• Assignment: Write out the records beneath this line exactly as they appear, minus any images.

[Records shown — start]

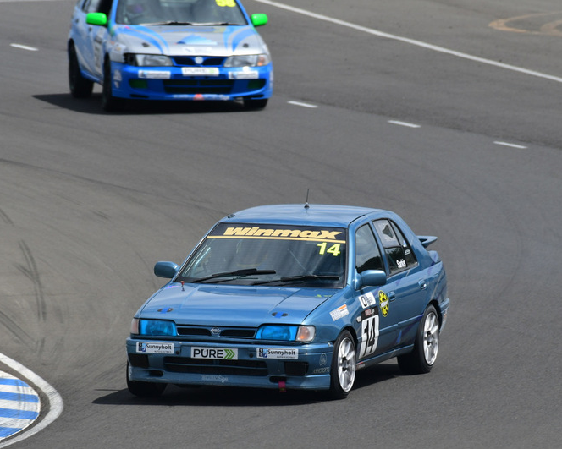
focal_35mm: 848
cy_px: 225
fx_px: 14103
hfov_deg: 2.3
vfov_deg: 1.8
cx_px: 273
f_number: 10
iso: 250
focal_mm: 500
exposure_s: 1/640
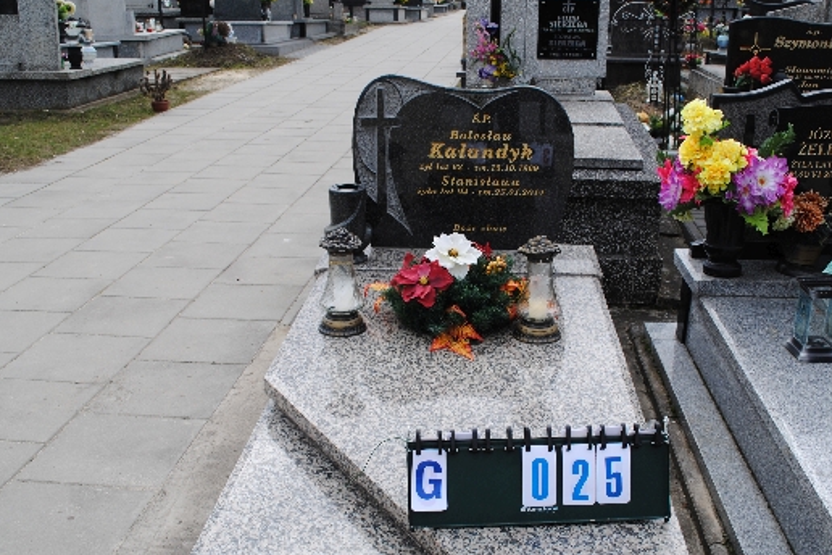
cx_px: 445
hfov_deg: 47.4
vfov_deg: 32.6
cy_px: 310
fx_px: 947
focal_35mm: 41
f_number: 7.1
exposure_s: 1/200
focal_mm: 22
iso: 100
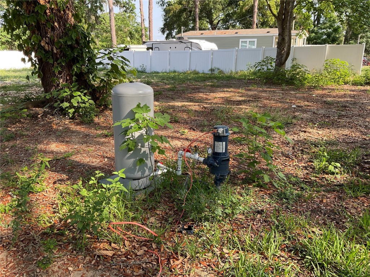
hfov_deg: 61.7
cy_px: 138
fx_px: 310
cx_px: 185
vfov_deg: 48.2
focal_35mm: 29
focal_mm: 3
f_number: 1.8
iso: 16
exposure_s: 1/257
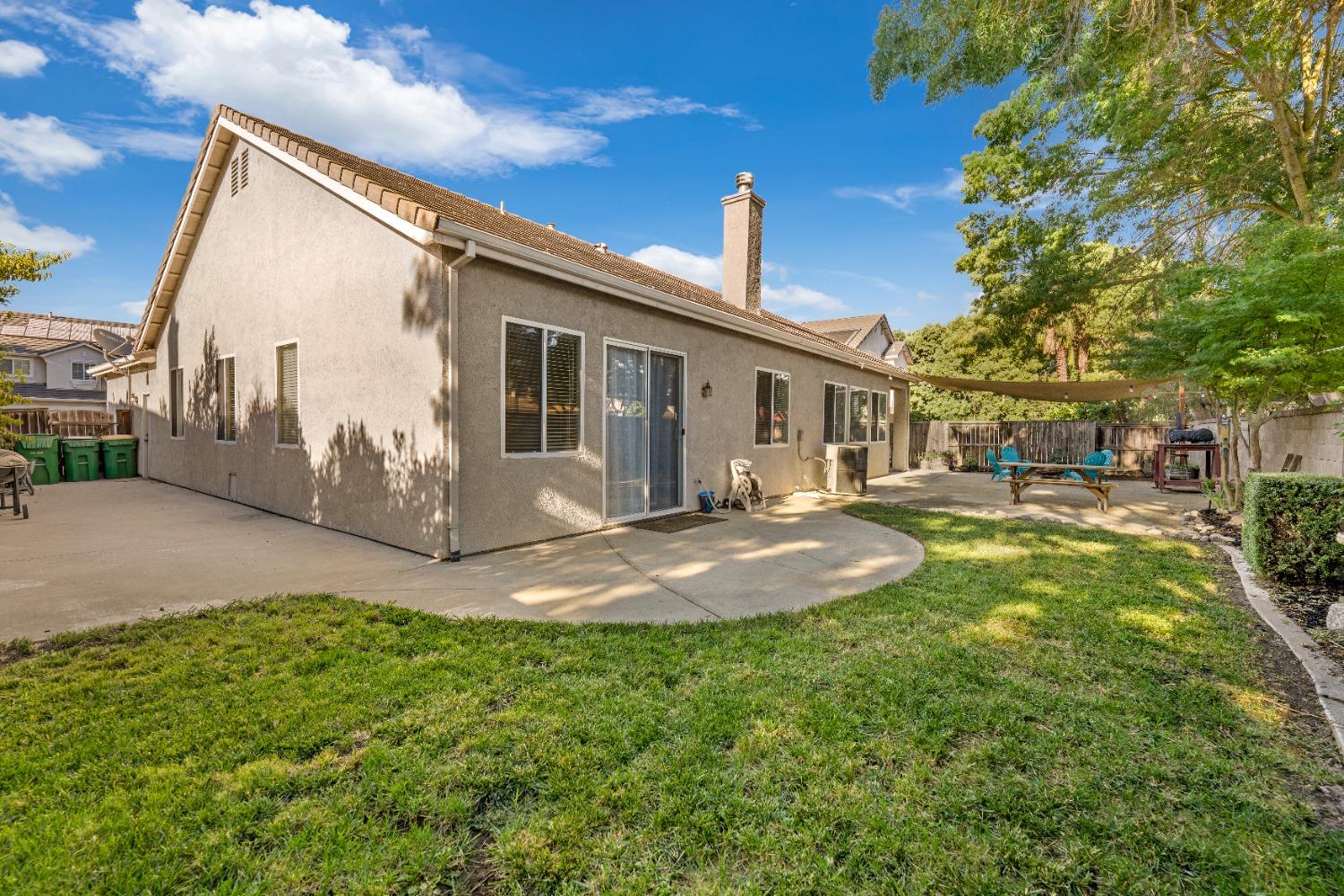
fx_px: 523
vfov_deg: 81.2
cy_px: 448
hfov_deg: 104.3
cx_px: 672
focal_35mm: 14
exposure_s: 1/125
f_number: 5.6
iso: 500
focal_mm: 14
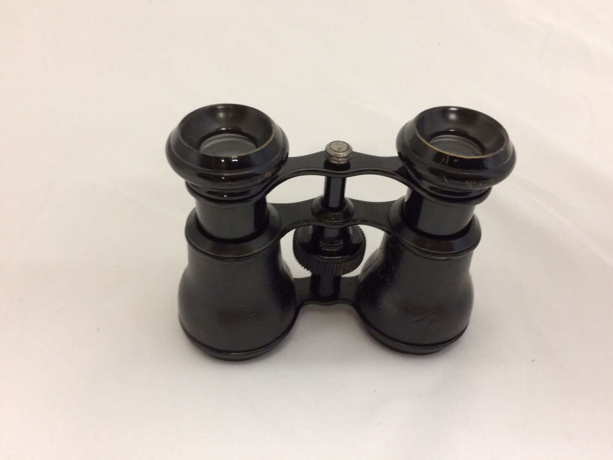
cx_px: 306
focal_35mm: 29
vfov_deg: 48.2
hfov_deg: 61.7
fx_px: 514
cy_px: 230
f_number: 2.2
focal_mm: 4.15
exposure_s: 1/33
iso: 160
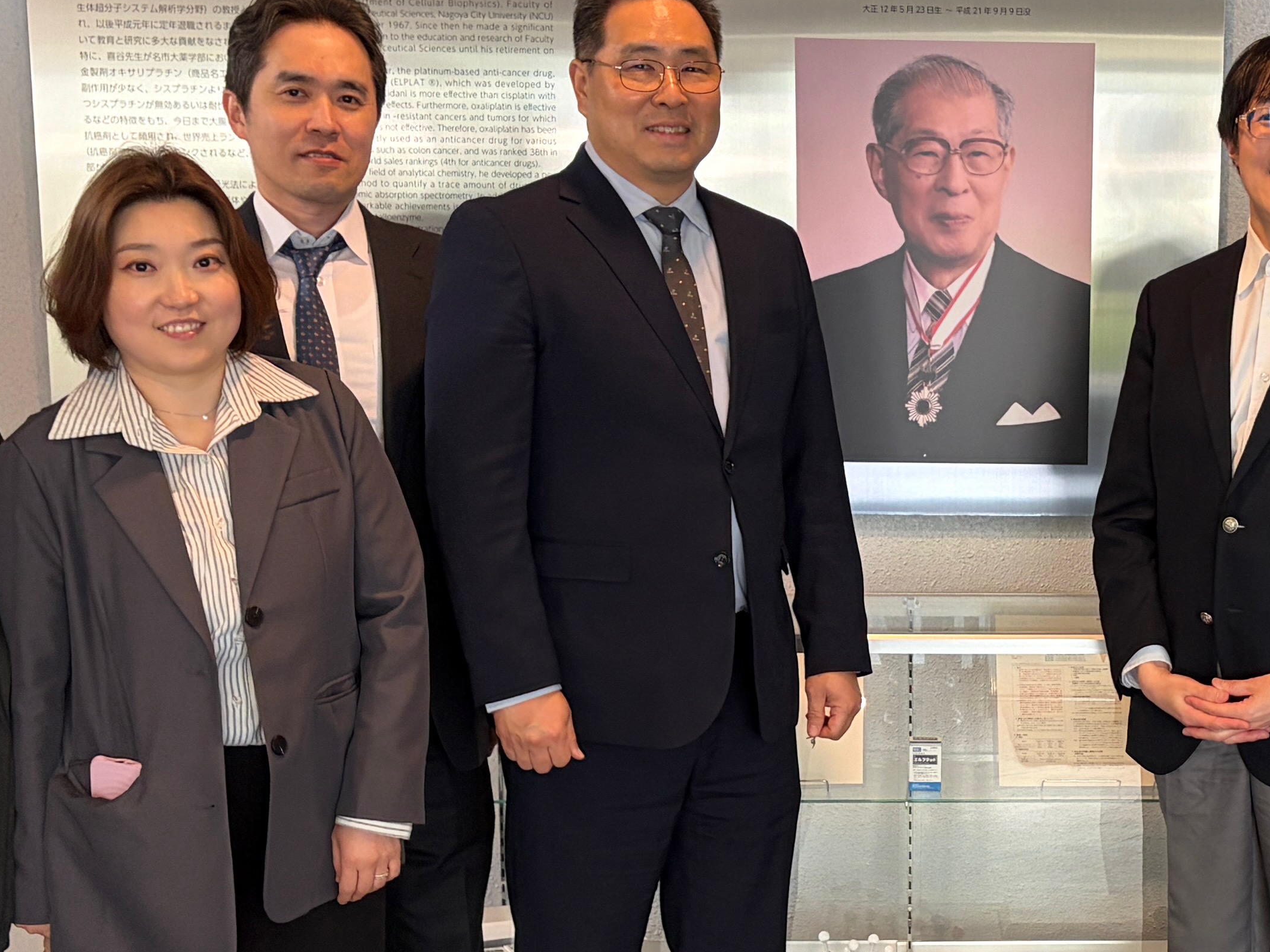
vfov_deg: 20.9
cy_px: 686
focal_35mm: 70
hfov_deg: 27.2
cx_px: 1037
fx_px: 2568
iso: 250
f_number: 1.6
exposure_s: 1/60
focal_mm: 5.96
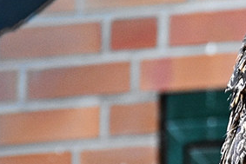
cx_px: 352
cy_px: 85
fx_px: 4150
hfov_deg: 3.4
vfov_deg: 2.3
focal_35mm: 607
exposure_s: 1/125
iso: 2800
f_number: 5.6
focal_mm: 112
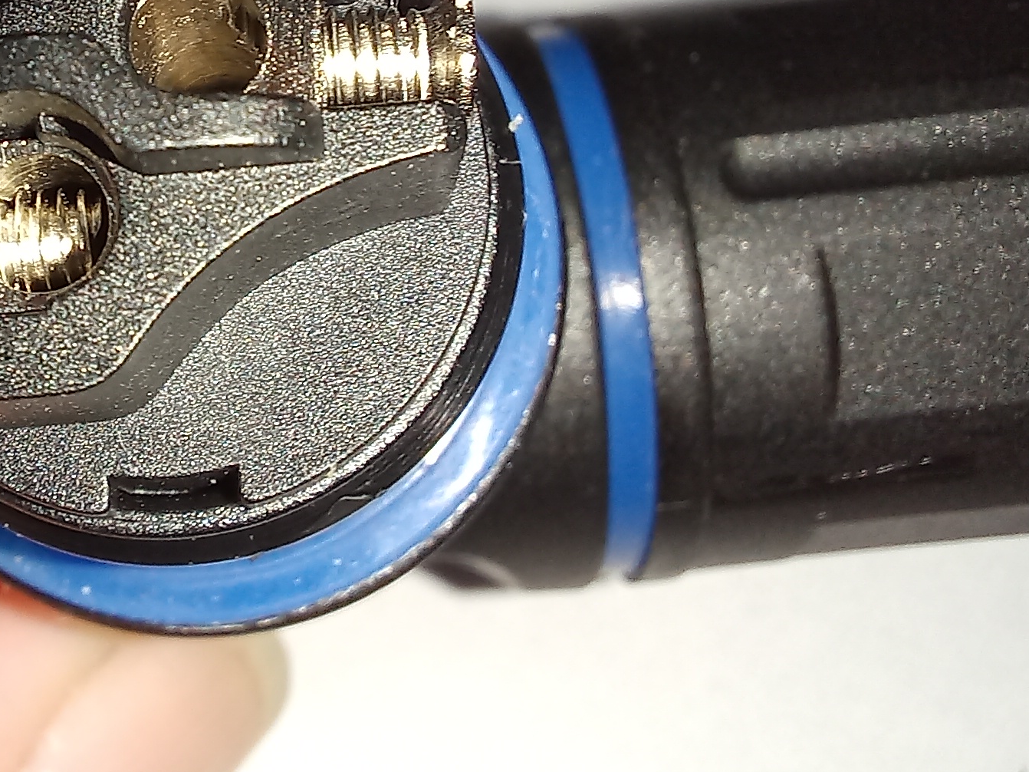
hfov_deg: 37.3
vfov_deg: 29.8
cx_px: 122
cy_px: 204
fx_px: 1427
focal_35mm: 48
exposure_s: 1/50
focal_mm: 2.13
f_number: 2.4
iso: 50
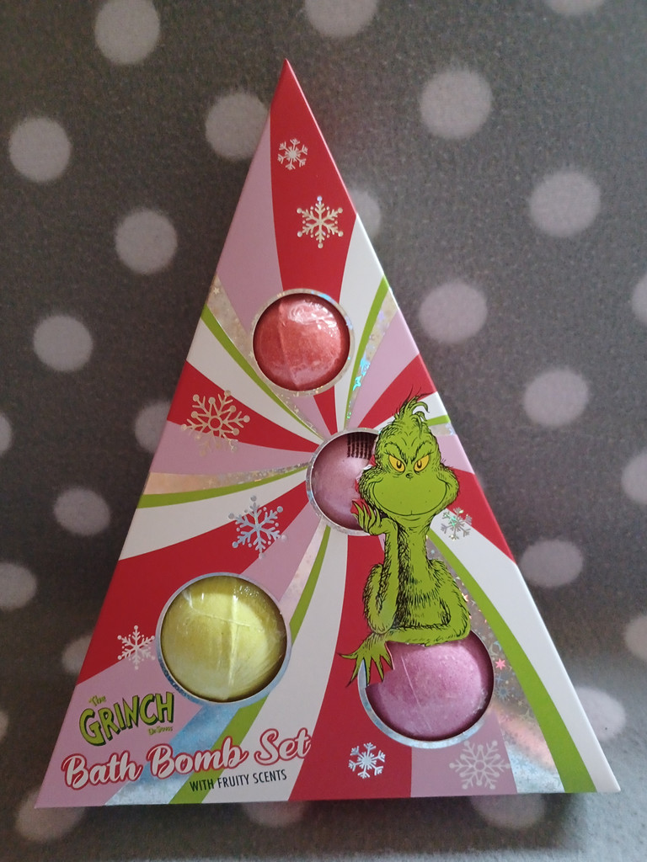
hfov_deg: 54.9
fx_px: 623
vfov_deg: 69.4
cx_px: 324
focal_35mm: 25
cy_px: 431
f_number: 1.8
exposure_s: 1/16.7
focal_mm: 4.6
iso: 2000
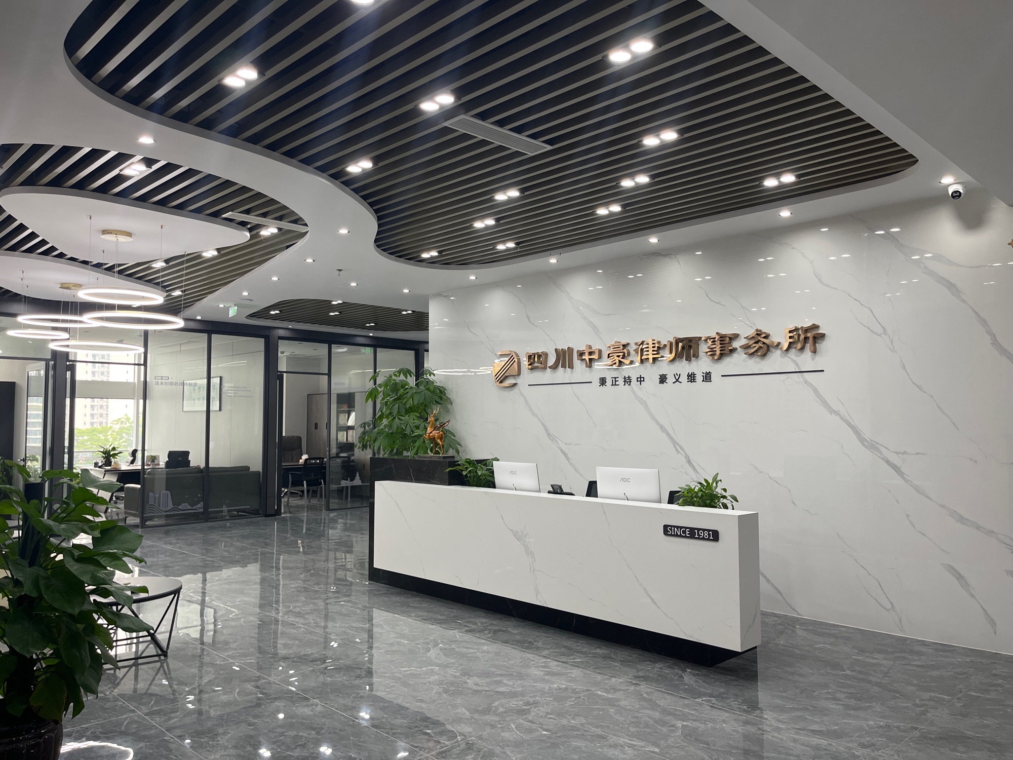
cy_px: 380
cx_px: 506
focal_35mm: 26
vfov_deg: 53.1
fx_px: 761
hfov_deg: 67.3
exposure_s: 1/100
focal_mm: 5.1
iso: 100
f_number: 1.6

[Records shown — finish]

• Exercise result:
focal_35mm: 848
cy_px: 225
fx_px: 14103
hfov_deg: 2.3
vfov_deg: 1.8
cx_px: 273
f_number: 10
iso: 250
focal_mm: 500
exposure_s: 1/640
cx_px: 445
hfov_deg: 47.4
vfov_deg: 32.6
cy_px: 310
fx_px: 947
focal_35mm: 41
f_number: 7.1
exposure_s: 1/200
focal_mm: 22
iso: 100
hfov_deg: 61.7
cy_px: 138
fx_px: 310
cx_px: 185
vfov_deg: 48.2
focal_35mm: 29
focal_mm: 3
f_number: 1.8
iso: 16
exposure_s: 1/257
fx_px: 523
vfov_deg: 81.2
cy_px: 448
hfov_deg: 104.3
cx_px: 672
focal_35mm: 14
exposure_s: 1/125
f_number: 5.6
iso: 500
focal_mm: 14
cx_px: 306
focal_35mm: 29
vfov_deg: 48.2
hfov_deg: 61.7
fx_px: 514
cy_px: 230
f_number: 2.2
focal_mm: 4.15
exposure_s: 1/33
iso: 160
vfov_deg: 20.9
cy_px: 686
focal_35mm: 70
hfov_deg: 27.2
cx_px: 1037
fx_px: 2568
iso: 250
f_number: 1.6
exposure_s: 1/60
focal_mm: 5.96
cx_px: 352
cy_px: 85
fx_px: 4150
hfov_deg: 3.4
vfov_deg: 2.3
focal_35mm: 607
exposure_s: 1/125
iso: 2800
f_number: 5.6
focal_mm: 112
hfov_deg: 37.3
vfov_deg: 29.8
cx_px: 122
cy_px: 204
fx_px: 1427
focal_35mm: 48
exposure_s: 1/50
focal_mm: 2.13
f_number: 2.4
iso: 50
hfov_deg: 54.9
fx_px: 623
vfov_deg: 69.4
cx_px: 324
focal_35mm: 25
cy_px: 431
f_number: 1.8
exposure_s: 1/16.7
focal_mm: 4.6
iso: 2000
cy_px: 380
cx_px: 506
focal_35mm: 26
vfov_deg: 53.1
fx_px: 761
hfov_deg: 67.3
exposure_s: 1/100
focal_mm: 5.1
iso: 100
f_number: 1.6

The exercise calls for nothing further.